Academic Career
Having previously struggled to fit into Israeli academia, perhaps the consequence of a combination of personal and political reasons, Netanyahu nonetheless continued his academic activities upon his return to the Jewish State. For various reasons, he still did not manage to integrate into the academic faculty of the Hebrew University, but his mentor Joseph Klausner recommended him to be one of the editors of the Encyclopaedia Hebraica, and upon Klausner's death Netanyahu became chief editor.
He returned to Dropsie College in Philadelphia, Pennsylvania, first as professor of Hebrew language and literature, and chairman of the department, (1957–1966), then professor of medieval Jewish history and Hebrew literature, (1966–1968). He moved first to University of Denver as professor of Hebraic studies, (1968–1971), then returned to New York in order to edit a Jewish encyclopedia and eventually take a teaching job at Cornell University as professor of Judaic studies and chairman of department of Semitic languages and literatures, 1971–1975. Following the death of his son Yonatan during the Entebbe hostage rescue operation in 1976, he and his family returned to Israel. At the time of his death Netanyahu served as an associate professor at the Academy for Jewish Research, a member of the Academy for Fine Arts, and a professor emeritus at the Hebrew University of Jerusalem and Cornell University.

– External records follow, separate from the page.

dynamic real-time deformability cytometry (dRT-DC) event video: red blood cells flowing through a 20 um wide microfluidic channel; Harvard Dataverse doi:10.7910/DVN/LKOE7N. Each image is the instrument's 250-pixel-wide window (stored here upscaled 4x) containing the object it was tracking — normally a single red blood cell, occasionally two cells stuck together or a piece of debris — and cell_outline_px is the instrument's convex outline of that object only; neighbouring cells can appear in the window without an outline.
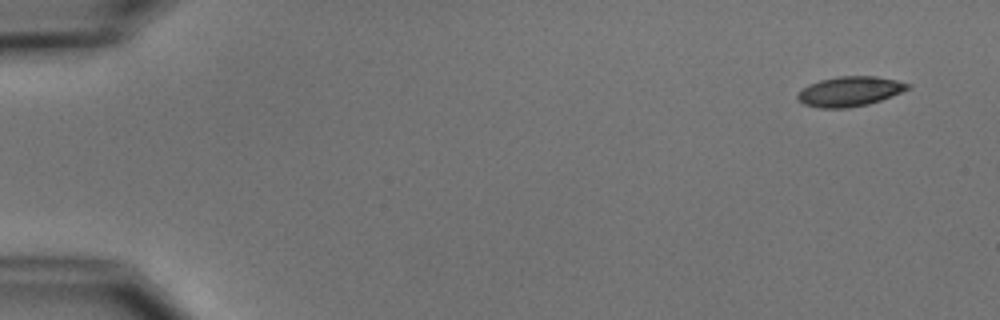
{"species": "common noctule bat (a hibernating species)", "species_latin": "Nyctalus noctula", "temperature_condition": "cold", "stored_images_in_passage": 4, "camera_frame_rate_fps": 3000, "um_per_image_px": 0.085, "animal": {"sex": "male", "body_mass_g": 15.6}, "frame": {"image": 1, "passage_image": 1, "time_ms": 0.0, "image_size_px": [1000, 320], "cell_outline_px": [[912, 88], [880, 100], [868, 104], [848, 108], [820, 108], [804, 104], [796, 96], [808, 84], [820, 80], [840, 76], [876, 76], [896, 80], [912, 84]], "centroid_in_image_um": [72.27, 7.76], "position_along_channel_um": 12.7, "area_um2": 19.07}}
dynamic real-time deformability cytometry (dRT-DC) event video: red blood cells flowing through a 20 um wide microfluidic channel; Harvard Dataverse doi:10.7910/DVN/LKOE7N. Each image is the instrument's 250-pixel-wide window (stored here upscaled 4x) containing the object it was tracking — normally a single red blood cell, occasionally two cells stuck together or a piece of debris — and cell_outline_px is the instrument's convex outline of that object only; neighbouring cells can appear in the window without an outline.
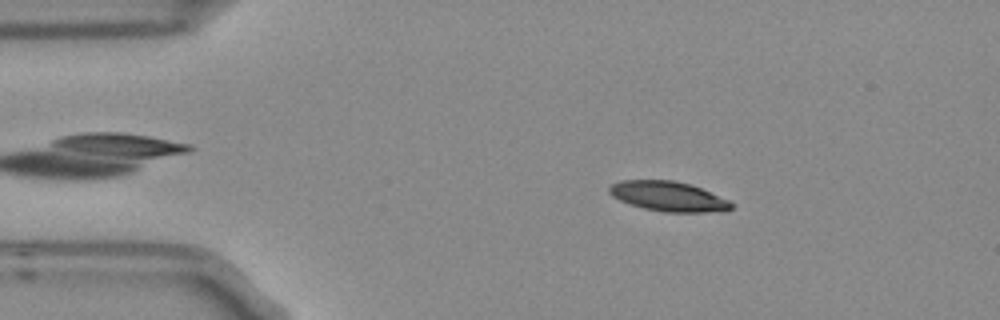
{"species": "Egyptian fruit bat (a non-hibernating species)", "species_latin": "Rousettus aegyptiacus", "temperature_condition": "room temperature", "stored_images_in_passage": 8, "camera_frame_rate_fps": 3000, "um_per_image_px": 0.085, "frame": {"image": 1, "passage_image": 1, "time_ms": 0.0, "image_size_px": [1000, 320], "cell_outline_px": [[732, 208], [724, 212], [664, 212], [644, 208], [620, 200], [612, 196], [608, 192], [608, 188], [612, 184], [620, 180], [672, 180], [692, 184], [728, 200], [732, 204]], "centroid_in_image_um": [56.81, 16.69], "position_along_channel_um": 28.2, "area_um2": 21.21}}
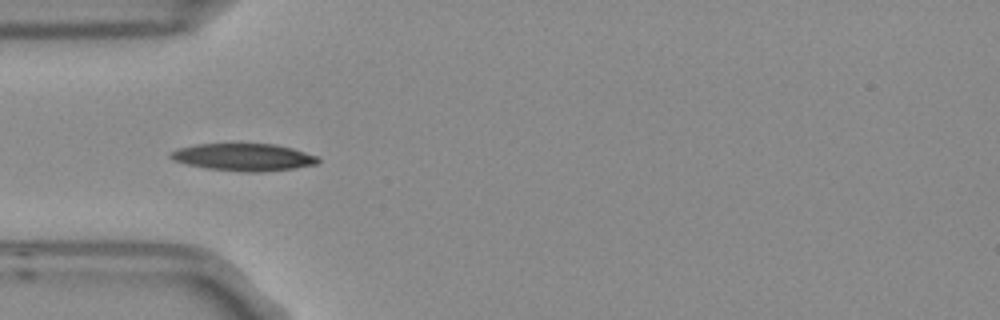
{"frame": {"image": 2, "passage_image": 3, "time_ms": 0.667, "image_size_px": [1000, 320], "cell_outline_px": [[320, 160], [316, 164], [296, 168], [260, 172], [244, 172], [208, 168], [184, 164], [172, 160], [168, 156], [172, 152], [180, 148], [196, 144], [276, 144], [292, 148], [316, 156]], "centroid_in_image_um": [20.69, 13.36], "position_along_channel_um": 64.3, "area_um2": 23.35}}
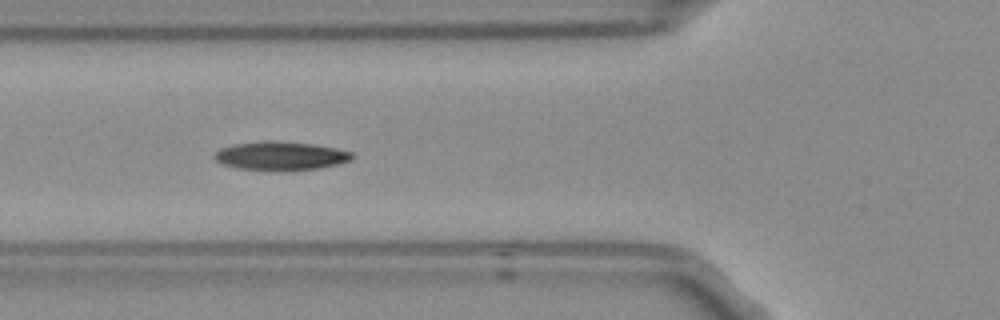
{"frame": {"image": 3, "passage_image": 4, "time_ms": 1.0, "image_size_px": [1000, 320], "cell_outline_px": [[352, 160], [320, 168], [240, 168], [224, 164], [216, 160], [212, 156], [220, 148], [236, 144], [264, 140], [272, 140], [312, 144], [336, 148], [352, 152]], "centroid_in_image_um": [23.86, 13.2], "position_along_channel_um": 101.9, "area_um2": 21.96}}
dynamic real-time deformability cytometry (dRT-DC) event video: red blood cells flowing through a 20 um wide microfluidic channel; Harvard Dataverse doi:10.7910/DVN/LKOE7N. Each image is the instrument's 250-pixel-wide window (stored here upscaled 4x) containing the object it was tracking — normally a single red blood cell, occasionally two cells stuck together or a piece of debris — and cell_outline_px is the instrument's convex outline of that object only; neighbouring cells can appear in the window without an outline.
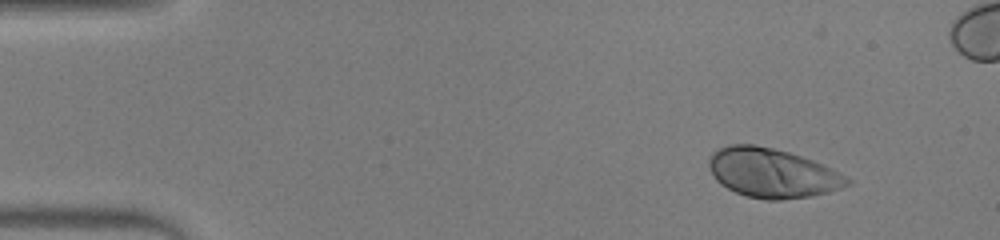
{"species": "human", "species_latin": "Homo sapiens", "temperature_condition": "warm", "stored_images_in_passage": 45, "camera_frame_rate_fps": 3000, "um_per_image_px": 0.085, "donor": {"sex": "male"}, "frame": {"image": 1, "passage_image": 1, "time_ms": 0.0, "image_size_px": [1000, 240], "cell_outline_px": [[852, 184], [828, 192], [812, 196], [780, 200], [768, 200], [748, 196], [736, 192], [720, 184], [716, 180], [708, 164], [708, 160], [712, 152], [728, 144], [752, 144], [772, 148], [788, 152], [812, 160], [852, 180]], "centroid_in_image_um": [65.61, 14.71], "position_along_channel_um": 19.4, "area_um2": 39.3}}
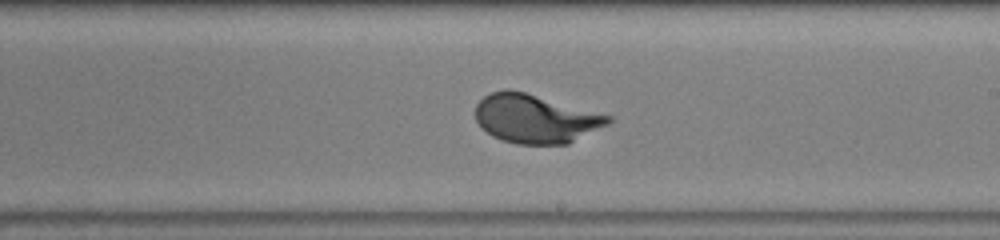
{"frame": {"image": 2, "passage_image": 24, "time_ms": 7.667, "image_size_px": [1000, 240], "cell_outline_px": [[612, 120], [608, 124], [568, 144], [516, 144], [492, 136], [476, 120], [476, 104], [484, 96], [492, 92], [508, 88], [524, 92], [612, 116]], "centroid_in_image_um": [45.51, 10.08], "position_along_channel_um": 243.5, "area_um2": 37.28}}
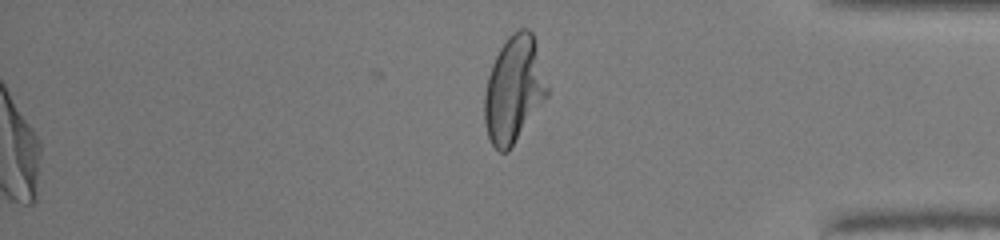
{"frame": {"image": 3, "passage_image": 45, "time_ms": 14.667, "image_size_px": [1000, 240], "cell_outline_px": [[548, 96], [508, 152], [500, 152], [492, 144], [488, 136], [484, 124], [484, 92], [488, 76], [492, 64], [500, 48], [508, 36], [512, 32], [520, 28], [528, 28], [532, 32], [548, 88]], "centroid_in_image_um": [43.66, 7.62], "position_along_channel_um": 391.5, "area_um2": 38.73}, "authors_computed_cell_mechanics": {"area_um2": 38.0902, "velocity_mm_per_s": 4.262, "shape_relaxation_time_tau1_ms": 2.2713, "shape_relaxation_time_tau2_ms": null, "deformation_change_tau1": 0.17, "deformation_change_tau2": null}}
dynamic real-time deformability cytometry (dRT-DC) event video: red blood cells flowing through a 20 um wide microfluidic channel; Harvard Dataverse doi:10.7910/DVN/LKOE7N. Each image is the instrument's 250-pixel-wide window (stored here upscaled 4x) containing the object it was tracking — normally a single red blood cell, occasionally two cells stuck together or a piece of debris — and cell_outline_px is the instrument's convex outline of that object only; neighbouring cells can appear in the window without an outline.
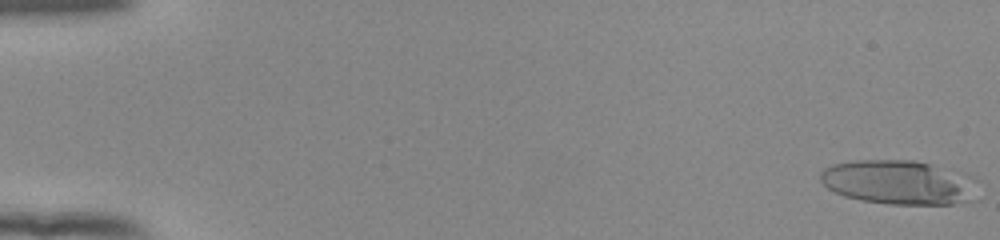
{"species": "human", "species_latin": "Homo sapiens", "temperature_condition": "room temperature", "stored_images_in_passage": 53, "camera_frame_rate_fps": 3000, "um_per_image_px": 0.085, "donor": {"sex": "female"}, "frame": {"image": 1, "passage_image": 1, "time_ms": 0.0, "image_size_px": [1000, 240], "cell_outline_px": [[980, 200], [952, 204], [888, 204], [860, 200], [844, 196], [828, 188], [820, 180], [820, 172], [824, 168], [832, 164], [852, 160], [912, 160], [964, 172], [972, 176], [976, 180]], "centroid_in_image_um": [76.49, 15.5], "position_along_channel_um": 8.5, "area_um2": 41.44}}
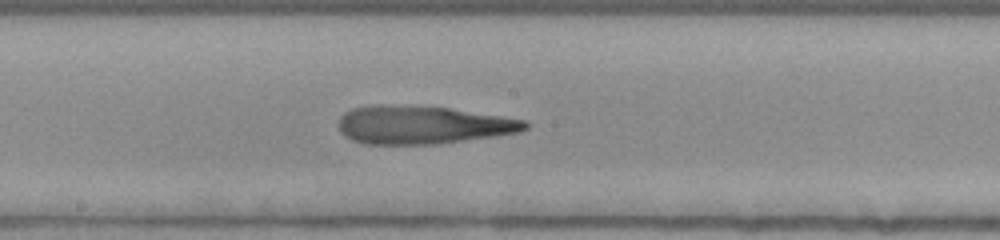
{"frame": {"image": 2, "passage_image": 30, "time_ms": 9.667, "image_size_px": [1000, 240], "cell_outline_px": [[528, 128], [520, 132], [496, 136], [432, 144], [364, 144], [352, 140], [344, 136], [340, 132], [340, 116], [344, 112], [352, 108], [376, 104], [448, 108], [500, 116], [524, 120], [528, 124]], "centroid_in_image_um": [35.88, 10.62], "position_along_channel_um": 212.3, "area_um2": 41.15}}
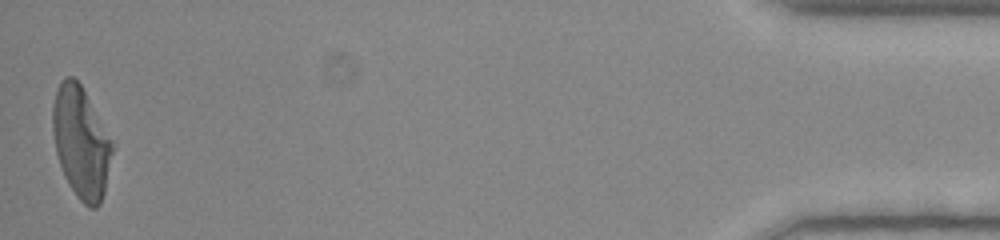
{"frame": {"image": 3, "passage_image": 53, "time_ms": 17.333, "image_size_px": [1000, 240], "cell_outline_px": [[112, 152], [104, 192], [100, 204], [96, 208], [88, 208], [76, 196], [68, 184], [64, 176], [56, 152], [52, 132], [52, 108], [56, 92], [60, 80], [64, 76], [72, 76], [80, 84], [112, 140]], "centroid_in_image_um": [6.86, 12.11], "position_along_channel_um": 428.3, "area_um2": 38.38}, "authors_computed_cell_mechanics": {"area_um2": 40.4022, "velocity_mm_per_s": 3.9241, "shape_relaxation_time_tau1_ms": null, "shape_relaxation_time_tau2_ms": 2.3708, "deformation_change_tau1": null, "deformation_change_tau2": 0.1502}}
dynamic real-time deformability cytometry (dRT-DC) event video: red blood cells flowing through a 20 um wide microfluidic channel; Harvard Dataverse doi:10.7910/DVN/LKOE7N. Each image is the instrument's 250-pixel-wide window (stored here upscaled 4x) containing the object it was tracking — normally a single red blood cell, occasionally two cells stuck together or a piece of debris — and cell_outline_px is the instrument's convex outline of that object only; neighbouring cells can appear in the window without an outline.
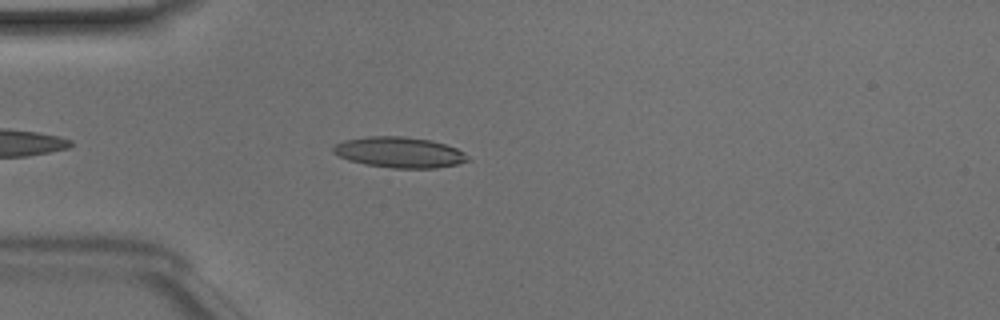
{"species": "Egyptian fruit bat (a non-hibernating species)", "species_latin": "Rousettus aegyptiacus", "temperature_condition": "room temperature", "stored_images_in_passage": 38, "camera_frame_rate_fps": 3000, "um_per_image_px": 0.085, "animal": {"sex": "male"}, "frame": {"image": 1, "passage_image": 5, "time_ms": 1.333, "image_size_px": [1000, 320], "cell_outline_px": [[472, 160], [456, 164], [436, 168], [392, 168], [364, 164], [348, 160], [332, 152], [332, 148], [336, 144], [344, 140], [368, 136], [404, 136], [428, 140], [444, 144], [456, 148], [464, 152]], "centroid_in_image_um": [33.95, 12.95], "position_along_channel_um": 51.1, "area_um2": 24.04}}
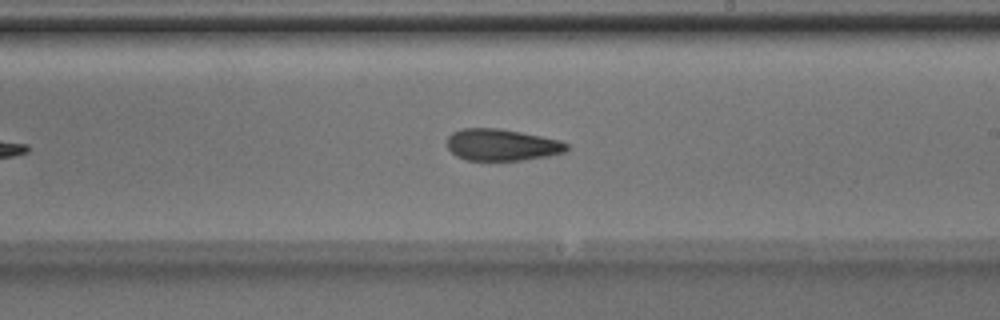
{"frame": {"image": 2, "passage_image": 20, "time_ms": 6.333, "image_size_px": [1000, 320], "cell_outline_px": [[568, 148], [564, 152], [548, 156], [520, 160], [464, 160], [456, 156], [448, 148], [448, 136], [452, 132], [460, 128], [496, 128], [520, 132], [560, 140], [568, 144]], "centroid_in_image_um": [42.63, 12.31], "position_along_channel_um": 246.4, "area_um2": 22.02}}
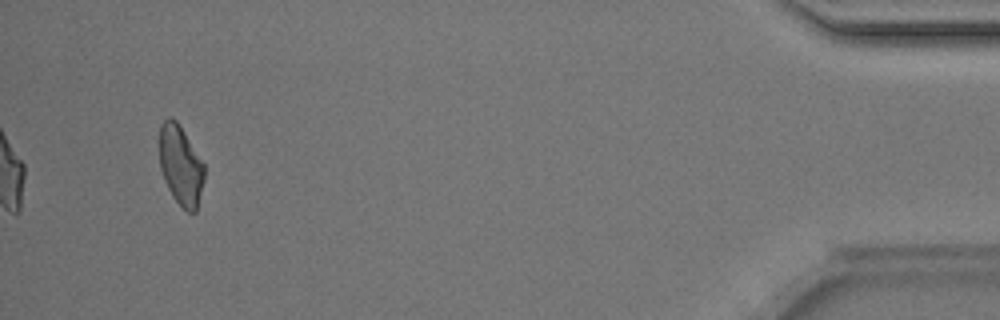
{"frame": {"image": 3, "passage_image": 38, "time_ms": 12.333, "image_size_px": [1000, 320], "cell_outline_px": [[204, 180], [196, 212], [188, 212], [172, 196], [164, 180], [160, 168], [160, 124], [168, 116], [176, 120], [180, 124], [204, 164]], "centroid_in_image_um": [15.36, 14.03], "position_along_channel_um": 419.8, "area_um2": 20.81}, "authors_computed_cell_mechanics": {"area_um2": 22.3975, "velocity_mm_per_s": 4.1317, "shape_relaxation_time_tau1_ms": 7.4172, "shape_relaxation_time_tau2_ms": 4.2034, "deformation_change_tau1": 0.1753, "deformation_change_tau2": 0.1289}}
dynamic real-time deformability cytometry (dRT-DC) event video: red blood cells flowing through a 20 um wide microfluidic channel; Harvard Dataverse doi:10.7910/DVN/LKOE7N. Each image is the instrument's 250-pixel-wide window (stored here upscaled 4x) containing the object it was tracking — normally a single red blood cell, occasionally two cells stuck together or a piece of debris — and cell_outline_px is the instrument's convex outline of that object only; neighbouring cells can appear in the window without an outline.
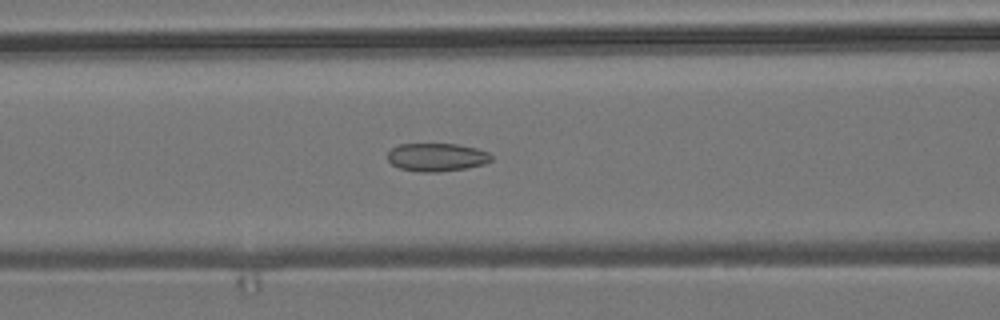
{"species": "common noctule bat (a hibernating species)", "species_latin": "Nyctalus noctula", "temperature_condition": "room temperature", "stored_images_in_passage": 52, "camera_frame_rate_fps": 3000, "um_per_image_px": 0.085, "animal": {"sex": "male", "body_mass_g": 19.2, "forearm_length_mm": 51.8}, "frame": {"image": 1, "passage_image": 21, "time_ms": 6.667, "image_size_px": [1000, 320], "cell_outline_px": [[492, 160], [484, 164], [468, 168], [436, 172], [420, 172], [400, 168], [392, 164], [388, 160], [388, 152], [392, 148], [400, 144], [456, 144], [476, 148], [488, 152], [492, 156]], "centroid_in_image_um": [37.13, 13.36], "position_along_channel_um": 129.5, "area_um2": 16.99}}
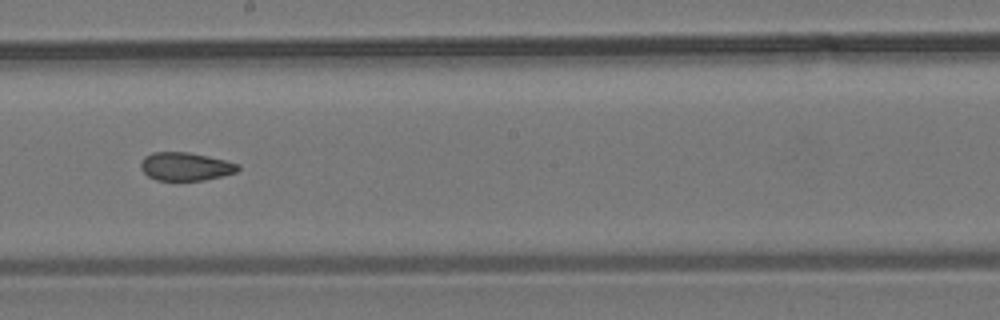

Specializing in the golden age of Jewish History in Spain, Netanyahu is best known for his magnum opus, the Origins of the Inquisition in Fifteenth Century Spain. His publisher and friend Jacob Epstein wrote
The 1,400-page work of scholarship overturned centuries of misunderstanding, and predictably it was faintly praised and in a few cases angrily denounced or simply ignored by a threatened scholarly establishment. Dispassionate scholars soon prevailed, and today Benzion’s brilliant revisionist achievement towers over the field of Inquisition studies.
A New York Times obituary noted: "Though praised for its insights, the book was also criticized as having ignored standard sources and interpretations. Not a few reviewers noted that it seemed to look at long-ago cases of anti-Semitism through the rear-view mirror of the Holocaust." Indeed, quite generally, Netanyahu regarded Jewish history as "a history of holocausts". Origins led Netanyahu into scholarly dispute with Yitzhak Baer. Baer, following earlier views, considered the Anusim (forced converts to Christianity) to be a case of "Kiddush Hashem" (sanctification of the name : i.e., dying or risking oneself to preserve the name of God). According to Baer, therefore, the converts chose to live a double life, with some level of risk, while retaining their original faith. Netanyahu, in contrast, challenged the belief that the accusations of the Inquisition were true, and considers the majority of converts to be "Mitbolelim" (assimilationists), and willing converts to Christianity, claiming that the small number of forced converts who did not truly adhere to their new religion were used in a propagandistic fashion by the Inquisition to allege a broader resistance movement. According to Netanyahu, Christian society had never accepted the new converts, for reasons of economic and racial envy.
Netanyahu was a member of the American Academy for Jewish Research, the Institute for Advanced Religious Studies and the American Zionist Emergency Council.